EXERCISE AIM: Repeat all of the records exactly, leaving out the pictures.

---------- DATASET ----------

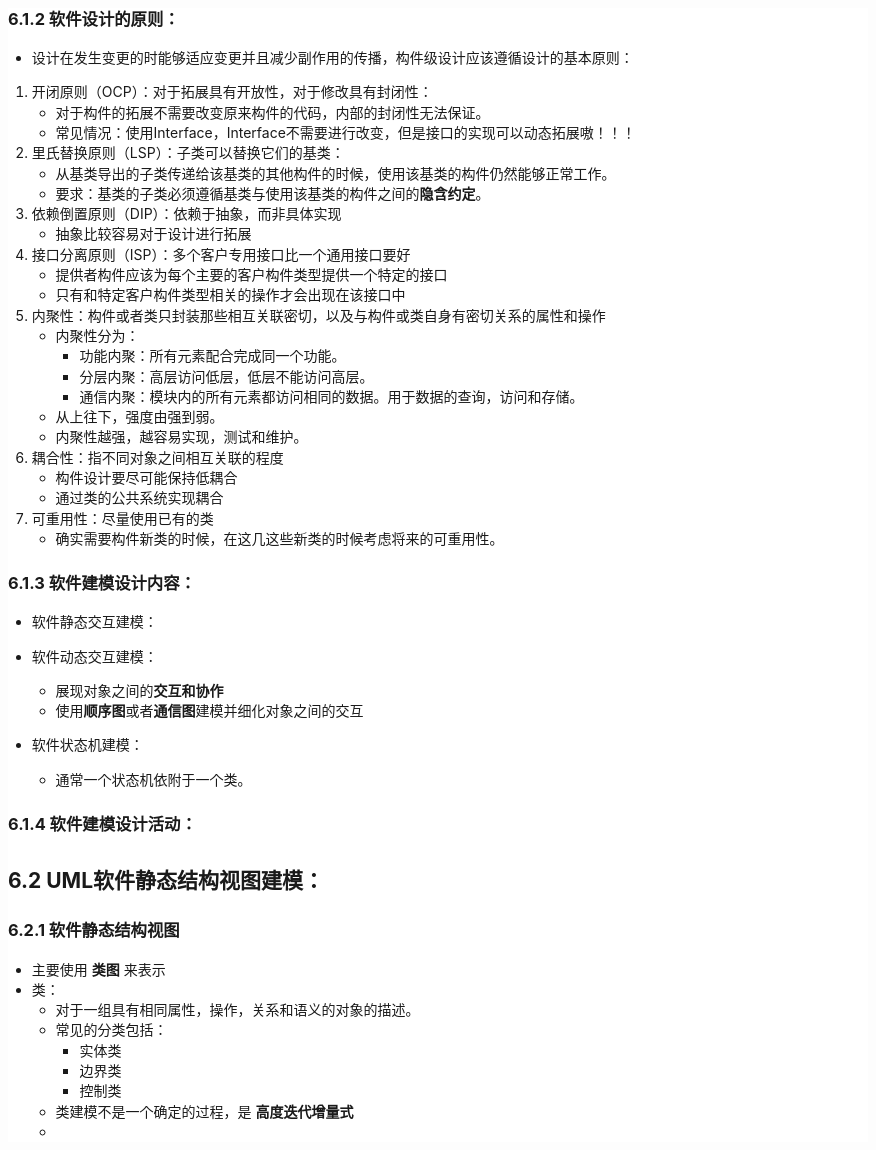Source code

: 

### 6.1.2 软件设计的原则：

- 设计在发生变更的时能够适应变更并且减少副作用的传播，构件级设计应该遵循设计的基本原则：

1. 开闭原则（OCP）：对于拓展具有开放性，对于修改具有封闭性：
   - 对于构件的拓展不需要改变原来构件的代码，内部的封闭性无法保证。
   - 常见情况：使用Interface，Interface不需要进行改变，但是接口的实现可以动态拓展嗷！！！
2. 里氏替换原则（LSP）：子类可以替换它们的基类：
   - 从基类导出的子类传递给该基类的其他构件的时候，使用该基类的构件仍然能够正常工作。
   - 要求：基类的子类必须遵循基类与使用该基类的构件之间的**隐含约定**。
3. 依赖倒置原则（DIP）：依赖于抽象，而非具体实现
   - 抽象比较容易对于设计进行拓展
4. 接口分离原则（ISP）：多个客户专用接口比一个通用接口要好
   - 提供者构件应该为每个主要的客户构件类型提供一个特定的接口
   - 只有和特定客户构件类型相关的操作才会出现在该接口中
5. 内聚性：构件或者类只封装那些相互关联密切，以及与构件或类自身有密切关系的属性和操作
   - 内聚性分为：
     - 功能内聚：所有元素配合完成同一个功能。
     - 分层内聚：高层访问低层，低层不能访问高层。
     - 通信内聚：模块内的所有元素都访问相同的数据。用于数据的查询，访问和存储。
   - 从上往下，强度由强到弱。
   - 内聚性越强，越容易实现，测试和维护。
6. 耦合性：指不同对象之间相互关联的程度
   - 构件设计要尽可能保持低耦合
   - 通过类的公共系统实现耦合
7. 可重用性：尽量使用已有的类
   - 确实需要构件新类的时候，在这几这些新类的时候考虑将来的可重用性。



### 6.1.3 软件建模设计内容：

- 软件静态交互建模：



- 软件动态交互建模：
  - 展现对象之间的**交互和协作**
  - 使用**顺序图**或者**通信图**建模并细化对象之间的交互



- 软件状态机建模：
  - 通常一个状态机依附于一个类。



### 6.1.4 软件建模设计活动：



## 6.2 UML软件静态结构视图建模：

### 6.2.1 软件静态结构视图

- 主要使用 **类图** 来表示
- 类：
  - 对于一组具有相同属性，操作，关系和语义的对象的描述。
  - 常见的分类包括：
    - 实体类
    - 边界类
    - 控制类
  - 类建模不是一个确定的过程，是 **高度迭代增量式**
  -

----------

RESULT:
Source code

: 

### 6.1.2 软件设计的原则：

- 设计在发生变更的时能够适应变更并且减少副作用的传播，构件级设计应该遵循设计的基本原则：

1. 开闭原则（OCP）：对于拓展具有开放性，对于修改具有封闭性：
   - 对于构件的拓展不需要改变原来构件的代码，内部的封闭性无法保证。
   - 常见情况：使用Interface，Interface不需要进行改变，但是接口的实现可以动态拓展嗷！！！
2. 里氏替换原则（LSP）：子类可以替换它们的基类：
   - 从基类导出的子类传递给该基类的其他构件的时候，使用该基类的构件仍然能够正常工作。
   - 要求：基类的子类必须遵循基类与使用该基类的构件之间的**隐含约定**。
3. 依赖倒置原则（DIP）：依赖于抽象，而非具体实现
   - 抽象比较容易对于设计进行拓展
4. 接口分离原则（ISP）：多个客户专用接口比一个通用接口要好
   - 提供者构件应该为每个主要的客户构件类型提供一个特定的接口
   - 只有和特定客户构件类型相关的操作才会出现在该接口中
5. 内聚性：构件或者类只封装那些相互关联密切，以及与构件或类自身有密切关系的属性和操作
   - 内聚性分为：
     - 功能内聚：所有元素配合完成同一个功能。
     - 分层内聚：高层访问低层，低层不能访问高层。
     - 通信内聚：模块内的所有元素都访问相同的数据。用于数据的查询，访问和存储。
   - 从上往下，强度由强到弱。
   - 内聚性越强，越容易实现，测试和维护。
6. 耦合性：指不同对象之间相互关联的程度
   - 构件设计要尽可能保持低耦合
   - 通过类的公共系统实现耦合
7. 可重用性：尽量使用已有的类
   - 确实需要构件新类的时候，在这几这些新类的时候考虑将来的可重用性。



### 6.1.3 软件建模设计内容：

- 软件静态交互建模：



- 软件动态交互建模：
  - 展现对象之间的**交互和协作**
  - 使用**顺序图**或者**通信图**建模并细化对象之间的交互



- 软件状态机建模：
  - 通常一个状态机依附于一个类。



### 6.1.4 软件建模设计活动：



## 6.2 UML软件静态结构视图建模：

### 6.2.1 软件静态结构视图

- 主要使用 **类图** 来表示
- 类：
  - 对于一组具有相同属性，操作，关系和语义的对象的描述。
  - 常见的分类包括：
    - 实体类
    - 边界类
    - 控制类
  - 类建模不是一个确定的过程，是 **高度迭代增量式**
  -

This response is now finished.